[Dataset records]
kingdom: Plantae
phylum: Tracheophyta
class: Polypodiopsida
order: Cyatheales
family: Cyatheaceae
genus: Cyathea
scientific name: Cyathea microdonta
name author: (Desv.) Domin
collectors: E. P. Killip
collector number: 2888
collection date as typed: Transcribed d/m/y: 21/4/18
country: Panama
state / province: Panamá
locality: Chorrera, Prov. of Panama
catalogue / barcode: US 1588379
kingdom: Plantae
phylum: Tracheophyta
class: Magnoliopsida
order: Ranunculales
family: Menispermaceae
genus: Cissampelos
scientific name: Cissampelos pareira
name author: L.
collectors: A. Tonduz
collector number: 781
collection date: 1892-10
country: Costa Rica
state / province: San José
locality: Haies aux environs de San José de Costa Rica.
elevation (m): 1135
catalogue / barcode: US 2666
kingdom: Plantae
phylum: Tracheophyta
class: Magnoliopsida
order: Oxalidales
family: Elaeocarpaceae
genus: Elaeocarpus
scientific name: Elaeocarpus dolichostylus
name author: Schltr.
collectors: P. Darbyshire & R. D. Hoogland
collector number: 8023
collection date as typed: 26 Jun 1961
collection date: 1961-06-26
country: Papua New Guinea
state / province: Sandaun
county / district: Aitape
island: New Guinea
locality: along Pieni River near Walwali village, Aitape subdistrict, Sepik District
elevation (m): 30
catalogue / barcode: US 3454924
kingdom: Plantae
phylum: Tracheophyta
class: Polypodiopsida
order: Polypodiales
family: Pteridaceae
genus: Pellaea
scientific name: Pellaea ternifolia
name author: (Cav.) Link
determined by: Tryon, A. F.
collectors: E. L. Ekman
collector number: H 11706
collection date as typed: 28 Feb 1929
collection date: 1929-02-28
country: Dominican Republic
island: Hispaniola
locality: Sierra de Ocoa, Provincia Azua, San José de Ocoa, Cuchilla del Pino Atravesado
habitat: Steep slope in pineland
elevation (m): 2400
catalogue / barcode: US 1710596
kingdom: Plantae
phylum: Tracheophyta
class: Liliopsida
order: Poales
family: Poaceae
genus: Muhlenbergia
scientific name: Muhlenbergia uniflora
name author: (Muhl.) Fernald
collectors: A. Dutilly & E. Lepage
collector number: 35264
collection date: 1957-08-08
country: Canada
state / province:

Aim: Arrange every line of the records above as a numbered list, omitting any blank lines.

Right answer:
1. kingdom: Plantae
2. phylum: Tracheophyta
3. class: Polypodiopsida
4. order: Cyatheales
5. family: Cyatheaceae
6. genus: Cyathea
7. scientific name: Cyathea microdonta
8. name author: (Desv.) Domin
9. collectors: E. P. Killip
10. collector number: 2888
11. collection date as typed: Transcribed d/m/y: 21/4/18
12. country: Panama
13. state / province: Panamá
14. locality: Chorrera, Prov. of Panama
15. catalogue / barcode: US 1588379
16. kingdom: Plantae
17. phylum: Tracheophyta
18. class: Magnoliopsida
19. order: Ranunculales
20. family: Menispermaceae
21. genus: Cissampelos
22. scientific name: Cissampelos pareira
23. name author: L.
24. collectors: A. Tonduz
25. collector number: 781
26. collection date: 1892-10
27. country: Costa Rica
28. state / province: San José
29. locality: Haies aux environs de San José de Costa Rica.
30. elevation (m): 1135
31. catalogue / barcode: US 2666
32. kingdom: Plantae
33. phylum: Tracheophyta
34. class: Magnoliopsida
35. order: Oxalidales
36. family: Elaeocarpaceae
37. genus: Elaeocarpus
38. scientific name: Elaeocarpus dolichostylus
39. name author: Schltr.
40. collectors: P. Darbyshire & R. D. Hoogland
41. collector number: 8023
42. collection date as typed: 26 Jun 1961
43. collection date: 1961-06-26
44. country: Papua New Guinea
45. state / province: Sandaun
46. county / district: Aitape
47. island: New Guinea
48. locality: along Pieni River near Walwali village, Aitape subdistrict, Sepik District
49. elevation (m): 30
50. catalogue / barcode: US 3454924
51. kingdom: Plantae
52. phylum: Tracheophyta
53. class: Polypodiopsida
54. order: Polypodiales
55. family: Pteridaceae
56. genus: Pellaea
57. scientific name: Pellaea ternifolia
58. name author: (Cav.) Link
59. determined by: Tryon, A. F.
60. collectors: E. L. Ekman
61. collector number: H 11706
62. collection date as typed: 28 Feb 1929
63. collection date: 1929-02-28
64. country: Dominican Republic
65. island: Hispaniola
66. locality: Sierra de Ocoa, Provincia Azua, San José de Ocoa, Cuchilla del Pino Atravesado
67. habitat: Steep slope in pineland
68. elevation (m): 2400
69. catalogue / barcode: US 1710596
70. kingdom: Plantae
71. phylum: Tracheophyta
72. class: Liliopsida
73. order: Poales
74. family: Poaceae
75. genus: Muhlenbergia
76. scientific name: Muhlenbergia uniflora
77. name author: (Muhl.) Fernald
78. collectors: A. Dutilly & E. Lepage
79. collector number: 35264
80. collection date: 1957-08-08
81. country: Canada
82. state / province:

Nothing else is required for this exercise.